DATA LINES.

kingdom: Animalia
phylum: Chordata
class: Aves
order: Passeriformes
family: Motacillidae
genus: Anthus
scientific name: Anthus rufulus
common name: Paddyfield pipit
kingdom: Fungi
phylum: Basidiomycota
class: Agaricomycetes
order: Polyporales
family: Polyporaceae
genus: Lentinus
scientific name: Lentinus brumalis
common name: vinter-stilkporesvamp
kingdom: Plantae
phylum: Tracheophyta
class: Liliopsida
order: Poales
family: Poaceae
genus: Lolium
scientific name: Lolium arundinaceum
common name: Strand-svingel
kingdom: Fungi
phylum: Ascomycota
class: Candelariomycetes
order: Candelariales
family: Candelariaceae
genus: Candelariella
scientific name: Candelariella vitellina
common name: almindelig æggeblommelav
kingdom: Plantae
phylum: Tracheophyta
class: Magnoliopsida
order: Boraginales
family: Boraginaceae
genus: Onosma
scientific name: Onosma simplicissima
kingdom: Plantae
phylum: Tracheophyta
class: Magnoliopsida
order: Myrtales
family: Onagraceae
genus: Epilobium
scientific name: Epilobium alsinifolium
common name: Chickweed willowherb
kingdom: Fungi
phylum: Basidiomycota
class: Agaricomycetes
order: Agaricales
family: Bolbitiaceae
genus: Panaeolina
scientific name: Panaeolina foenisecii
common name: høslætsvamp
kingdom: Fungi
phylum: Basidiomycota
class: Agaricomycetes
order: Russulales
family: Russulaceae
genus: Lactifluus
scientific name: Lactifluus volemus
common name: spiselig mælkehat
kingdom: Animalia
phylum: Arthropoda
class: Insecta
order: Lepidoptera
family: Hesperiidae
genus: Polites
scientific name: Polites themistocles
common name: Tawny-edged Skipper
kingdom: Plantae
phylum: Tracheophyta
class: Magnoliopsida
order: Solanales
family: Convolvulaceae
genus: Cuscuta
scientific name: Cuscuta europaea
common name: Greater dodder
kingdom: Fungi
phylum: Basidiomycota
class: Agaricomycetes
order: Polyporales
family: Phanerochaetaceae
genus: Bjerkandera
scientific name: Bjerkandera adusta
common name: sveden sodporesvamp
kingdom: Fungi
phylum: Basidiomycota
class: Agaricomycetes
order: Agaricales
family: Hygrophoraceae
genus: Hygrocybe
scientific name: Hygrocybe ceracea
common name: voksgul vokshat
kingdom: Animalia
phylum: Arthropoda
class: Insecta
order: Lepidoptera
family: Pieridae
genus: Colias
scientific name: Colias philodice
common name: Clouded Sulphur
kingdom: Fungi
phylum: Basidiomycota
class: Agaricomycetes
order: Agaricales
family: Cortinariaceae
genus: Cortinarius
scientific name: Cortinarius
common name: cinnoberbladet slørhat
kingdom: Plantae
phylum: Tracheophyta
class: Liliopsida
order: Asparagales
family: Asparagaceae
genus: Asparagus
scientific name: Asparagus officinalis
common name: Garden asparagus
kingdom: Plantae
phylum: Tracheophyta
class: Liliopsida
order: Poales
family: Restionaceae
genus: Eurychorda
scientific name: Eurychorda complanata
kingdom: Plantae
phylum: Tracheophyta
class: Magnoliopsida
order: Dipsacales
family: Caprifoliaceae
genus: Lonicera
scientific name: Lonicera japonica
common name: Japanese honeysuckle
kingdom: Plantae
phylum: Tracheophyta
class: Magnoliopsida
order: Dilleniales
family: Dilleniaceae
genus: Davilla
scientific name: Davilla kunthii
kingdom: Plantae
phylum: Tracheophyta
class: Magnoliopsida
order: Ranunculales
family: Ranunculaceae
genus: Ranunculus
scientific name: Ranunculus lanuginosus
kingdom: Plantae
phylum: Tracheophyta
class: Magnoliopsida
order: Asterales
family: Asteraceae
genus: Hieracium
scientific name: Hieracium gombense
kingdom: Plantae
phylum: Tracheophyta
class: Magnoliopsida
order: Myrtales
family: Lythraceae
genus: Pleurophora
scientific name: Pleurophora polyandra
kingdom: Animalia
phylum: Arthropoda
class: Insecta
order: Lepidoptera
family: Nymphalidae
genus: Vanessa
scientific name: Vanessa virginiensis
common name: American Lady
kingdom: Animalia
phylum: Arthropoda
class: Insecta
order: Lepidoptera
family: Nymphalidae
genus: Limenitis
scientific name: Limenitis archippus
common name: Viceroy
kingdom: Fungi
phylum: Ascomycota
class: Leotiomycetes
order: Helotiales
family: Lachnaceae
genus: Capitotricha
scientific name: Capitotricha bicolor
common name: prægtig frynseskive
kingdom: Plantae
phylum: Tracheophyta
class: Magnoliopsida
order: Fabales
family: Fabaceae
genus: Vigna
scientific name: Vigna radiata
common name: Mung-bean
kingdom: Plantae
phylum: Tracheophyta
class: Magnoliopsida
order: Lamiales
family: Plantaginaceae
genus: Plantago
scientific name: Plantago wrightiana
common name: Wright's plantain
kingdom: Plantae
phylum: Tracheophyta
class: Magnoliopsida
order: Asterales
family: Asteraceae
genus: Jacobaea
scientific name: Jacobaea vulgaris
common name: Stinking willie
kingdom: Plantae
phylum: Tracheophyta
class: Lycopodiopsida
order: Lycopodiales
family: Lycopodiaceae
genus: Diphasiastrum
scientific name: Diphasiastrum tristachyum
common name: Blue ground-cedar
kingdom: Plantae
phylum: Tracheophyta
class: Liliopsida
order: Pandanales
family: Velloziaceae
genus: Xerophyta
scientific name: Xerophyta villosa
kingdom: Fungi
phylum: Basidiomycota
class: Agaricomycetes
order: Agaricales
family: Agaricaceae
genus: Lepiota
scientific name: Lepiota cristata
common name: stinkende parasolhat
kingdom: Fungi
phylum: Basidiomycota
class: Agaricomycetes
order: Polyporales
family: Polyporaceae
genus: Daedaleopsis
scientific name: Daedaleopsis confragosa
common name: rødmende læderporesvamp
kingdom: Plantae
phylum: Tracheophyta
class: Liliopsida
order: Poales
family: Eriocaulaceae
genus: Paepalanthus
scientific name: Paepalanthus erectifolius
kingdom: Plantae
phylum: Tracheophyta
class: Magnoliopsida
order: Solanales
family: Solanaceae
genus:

WRITTEN EXERCISE. Starting at the line containing "common name: høslætsvamp" and ending at the line containing "scientific name: Lonicera japonica", rewrite those lines with "scientific name" changed to "binomial" and nothing else altered.

THE RESULT.
common name: høslætsvamp
kingdom: Fungi
phylum: Basidiomycota
class: Agaricomycetes
order: Russulales
family: Russulaceae
genus: Lactifluus
binomial: Lactifluus volemus
common name: spiselig mælkehat
kingdom: Animalia
phylum: Arthropoda
class: Insecta
order: Lepidoptera
family: Hesperiidae
genus: Polites
binomial: Polites themistocles
common name: Tawny-edged Skipper
kingdom: Plantae
phylum: Tracheophyta
class: Magnoliopsida
order: Solanales
family: Convolvulaceae
genus: Cuscuta
binomial: Cuscuta europaea
common name: Greater dodder
kingdom: Fungi
phylum: Basidiomycota
class: Agaricomycetes
order: Polyporales
family: Phanerochaetaceae
genus: Bjerkandera
binomial: Bjerkandera adusta
common name: sveden sodporesvamp
kingdom: Fungi
phylum: Basidiomycota
class: Agaricomycetes
order: Agaricales
family: Hygrophoraceae
genus: Hygrocybe
binomial: Hygrocybe ceracea
common name: voksgul vokshat
kingdom: Animalia
phylum: Arthropoda
class: Insecta
order: Lepidoptera
family: Pieridae
genus: Colias
binomial: Colias philodice
common name: Clouded Sulphur
kingdom: Fungi
phylum: Basidiomycota
class: Agaricomycetes
order: Agaricales
family: Cortinariaceae
genus: Cortinarius
binomial: Cortinarius
common name: cinnoberbladet slørhat
kingdom: Plantae
phylum: Tracheophyta
class: Liliopsida
order: Asparagales
family: Asparagaceae
genus: Asparagus
binomial: Asparagus officinalis
common name: Garden asparagus
kingdom: Plantae
phylum: Tracheophyta
class: Liliopsida
order: Poales
family: Restionaceae
genus: Eurychorda
binomial: Eurychorda complanata
kingdom: Plantae
phylum: Tracheophyta
class: Magnoliopsida
order: Dipsacales
family: Caprifoliaceae
genus: Lonicera
binomial: Lonicera japonica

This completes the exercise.